Pictures in the entries below are to be left out; otherwise, reproduce exactly the lines from the first through the line containing "Chân Trắng Đông".

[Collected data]
◇ ◇ ◇ ◇

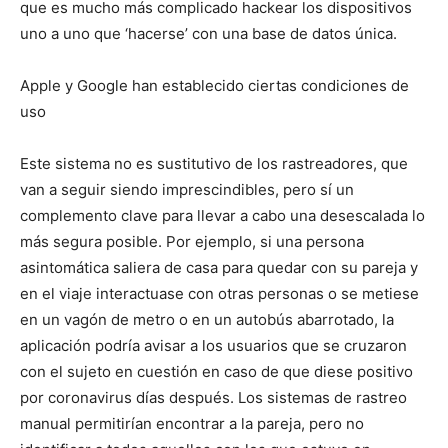
que es mucho más complicado hackear los dispositivos
uno a uno que ‘hacerse’ con una base de datos única.
Apple y Google han establecido ciertas condiciones de
uso
Este sistema no es sustitutivo de los rastreadores, que
van a seguir siendo imprescindibles, pero sí un
complemento clave para llevar a cabo una desescalada lo
más segura posible. Por ejemplo, si una persona
asintomática saliera de casa para quedar con su pareja y
en el viaje interactuase con otras personas o se metiese
en un vagón de metro o en un autobús abarrotado, la
aplicación podría avisar a los usuarios que se cruzaron
con el sujeto en cuestión en caso de que diese positivo
por coronavirus días después. Los sistemas de rastreo
manual permitirían encontrar a la pareja, pero no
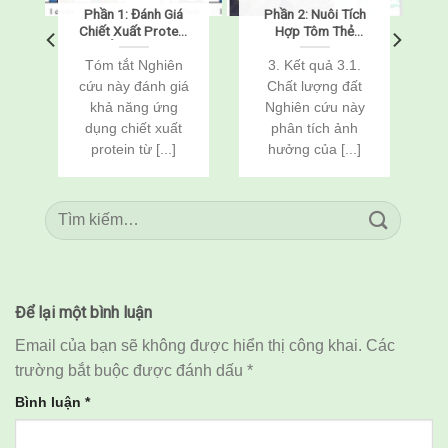
h
Phần 1: Đánh Giá
Phần 2: Nuôi Tích
m
Chiết Xuất Protein
Hợp Tôm Thẻ
Từ Ấu Trùng Sâu
Chân Trắng
Bột Vàng
(Penaeus
Tóm tắt Nghiên
3. Kết quả 3.1.
(Tenebrio molitor)
vannamei) Và Cá
cứu này đánh giá
Chất lượng đất
Như Một Chất Bảo
Rô Phi
khả năng ứng
Nghiên cứu này
Vệ Chống Đông
(Oreochromis
h
dụng chiết xuất
phân tích ảnh
Lạnh Cho Tôm Thẻ
niloticus) Thông
Chân Trắng Đông
Qua Cải Tạo Đất
protein từ [...]
hưởng của [...]
Lạnh
Để lại một bình luận
Email của bạn sẽ không được hiển thị công khai.
Các
trường bắt buộc được đánh dấu
*
Bình luận
*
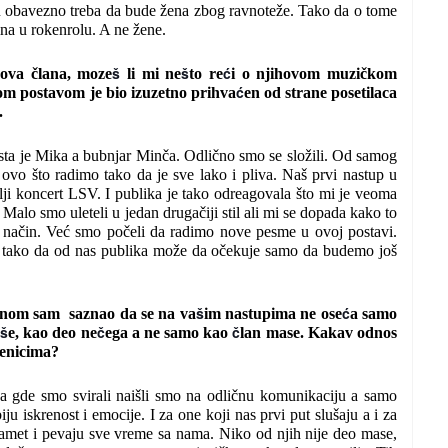
u obavezno treba da bude žena zbog ravnoteže. Tako da o tome
ina u rokenrolu. A ne žene.
š
š
ć
nova člana, moze
li mi ne
to re
i o njihovom muzičkom
ć
tom postavom je bio izuzetno prihva
en od strane posetilaca
.
sta je Mika a bubnjar Minča. Odlično smo se složili. Od samog
a ovo što radimo tako da je sve lako i pliva. Naš prvi nastup u
lji koncert LSV. I publika je tako odreagovala što mi je veoma
 Malo smo uleteli u jedan drugačiji stil ali mi se dopada kako to
r način. Već smo počeli da radimo nove pesme u ovoj postavi.
mo tako da od nas publika može da očekuje samo da budemo još
š
ć
anom sam saznao da se na va
im nastupima ne ose
a samo
š
č
č
e, kao deo ne
ega a ne samo kao
lan mase. Kakav odnos
dbenicima?
a gde smo svirali naišli smo na odličnu komunikaciju a samo
iju iskrenost i emocije. I za one koji nas prvi put slušaju a i za
amet i pevaju sve vreme sa nama. Niko od njih nije deo mase,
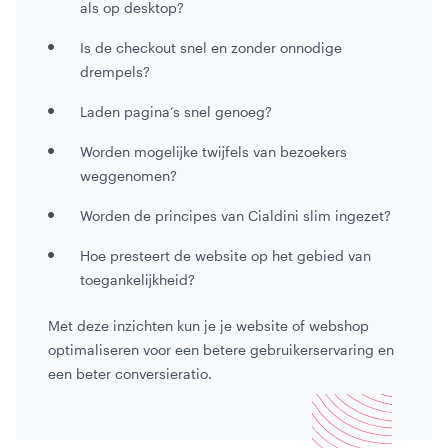
als op desktop?
Is de checkout snel en zonder onnodige
drempels?
Laden pagina’s snel genoeg?
Worden mogelijke twijfels van bezoekers
weggenomen?
Worden de principes van Cialdini slim ingezet?
Hoe presteert de website op het gebied van
toegankelijkheid?
Met deze inzichten kun je je website of webshop
optimaliseren voor een betere gebruikerservaring en
een beter conversieratio.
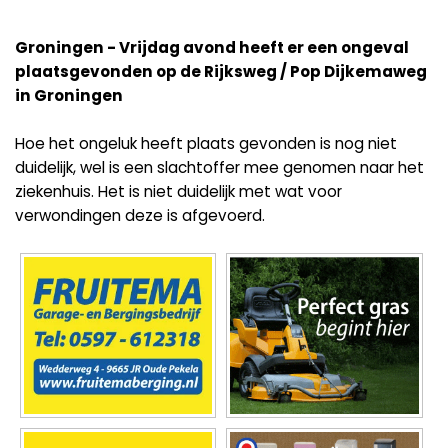
Groningen - Vrijdag avond heeft er een ongeval
plaatsgevonden op de Rijksweg / Pop Dijkemaweg
in Groningen
Hoe het ongeluk heeft plaats gevonden is nog niet
duidelijk, wel is een slachtoffer mee genomen naar het
ziekenhuis. Het is niet duidelijk met wat voor
verwondingen deze is afgevoerd.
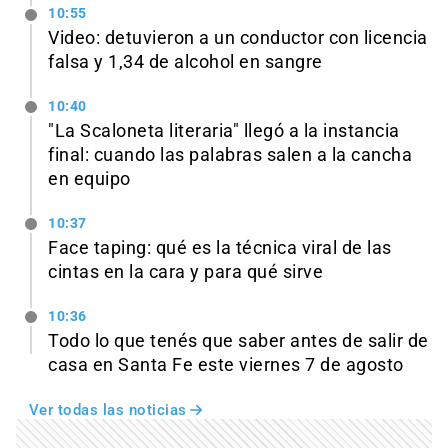
10:55
Video: detuvieron a un conductor con licencia
falsa y 1,34 de alcohol en sangre
10:40
"La Scaloneta literaria" llegó a la instancia
final: cuando las palabras salen a la cancha
en equipo
10:37
Face taping: qué es la técnica viral de las
cintas en la cara y para qué sirve
10:36
Todo lo que tenés que saber antes de salir de
casa en Santa Fe este viernes 7 de agosto
Ver todas las noticias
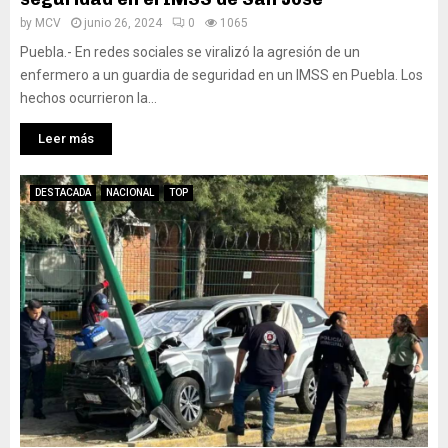
by
MCV
junio 26, 2024
0
1065
Puebla.- En redes sociales se viralizó la agresión de un
enfermero a un guardia de seguridad en un IMSS en Puebla. Los
hechos ocurrieron la...
Leer más
DESTACADA
NACIONAL
TOP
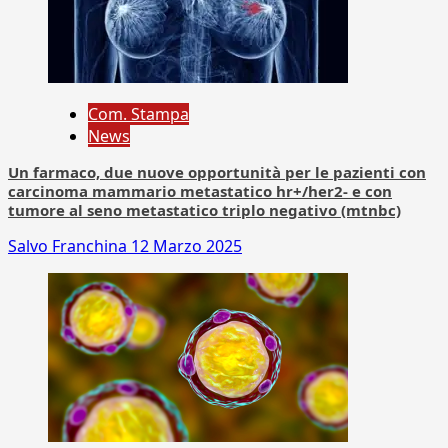
Com. Stampa
News
Un farmaco, due nuove opportunità per le pazienti con
carcinoma mammario metastatico hr+/her2- e con
tumore al seno metastatico triplo negativo (mtnbc)
Salvo Franchina
12 Marzo 2025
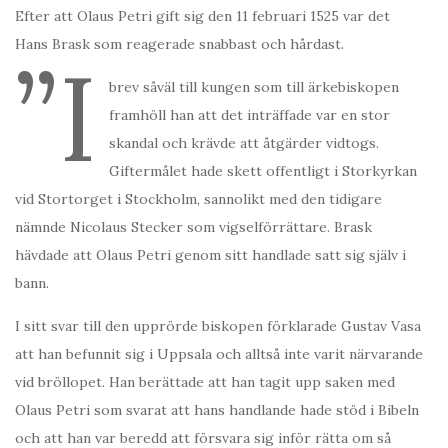
Efter att Olaus Petri gift sig den 11 februari 1525 var det
Hans Brask som reagerade snabbast och hårdast.
”I
brev såväl till kungen som till ärkebiskopen
framhöll han att det inträffade var en stor
skandal och krävde att åtgärder vidtogs.
Giftermålet hade skett offentligt i Storkyrkan
vid Stortorget i Stockholm, sannolikt med den tidigare
nämnde Nicolaus Stecker som vigselförrättare. Brask
hävdade att Olaus Petri genom sitt handlade satt sig själv i
bann.
I sitt svar till den upprörde biskopen förklarade Gustav Vasa
att han befunnit sig i Uppsala och alltså inte varit närvarande
vid bröllopet. Han berättade att han tagit upp saken med
Olaus Petri som svarat att hans handlande hade stöd i Bibeln
och att han var beredd att försvara sig inför rätta om så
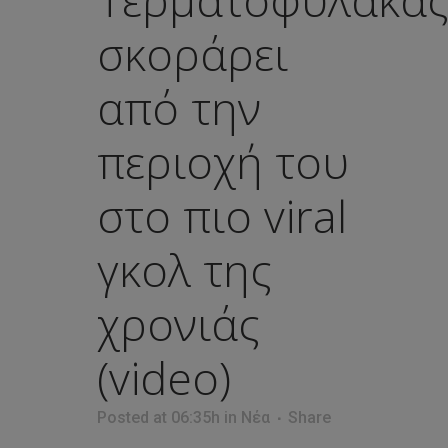
σκοράρει
από την
περιοχή του
στο πιο viral
γκολ της
χρονιάς
(video)
Posted at 06:35h
in
Νέα
Share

◇ ◇ ◇ ◇

_Solution to this task:_
que es mucho más complicado hackear los dispositivos
uno a uno que ‘hacerse’ con una base de datos única.
Apple y Google han establecido ciertas condiciones de
uso
Este sistema no es sustitutivo de los rastreadores, que
van a seguir siendo imprescindibles, pero sí un
complemento clave para llevar a cabo una desescalada lo
más segura posible. Por ejemplo, si una persona
asintomática saliera de casa para quedar con su pareja y
en el viaje interactuase con otras personas o se metiese
en un vagón de metro o en un autobús abarrotado, la
aplicación podría avisar a los usuarios que se cruzaron
con el sujeto en cuestión en caso de que diese positivo
por coronavirus días después. Los sistemas de rastreo
manual permitirían encontrar a la pareja, pero no
h
Phần 1: Đánh Giá
Phần 2: Nuôi Tích
m
Chiết Xuất Protein
Hợp Tôm Thẻ
Từ Ấu Trùng Sâu
Chân Trắng
Bột Vàng
(Penaeus
Tóm tắt Nghiên
3. Kết quả 3.1.
(Tenebrio molitor)
vannamei) Và Cá
cứu này đánh giá
Chất lượng đất
Như Một Chất Bảo
Rô Phi
khả năng ứng
Nghiên cứu này
Vệ Chống Đông
(Oreochromis
h
dụng chiết xuất
phân tích ảnh
Lạnh Cho Tôm Thẻ
niloticus) Thông
Chân Trắng Đông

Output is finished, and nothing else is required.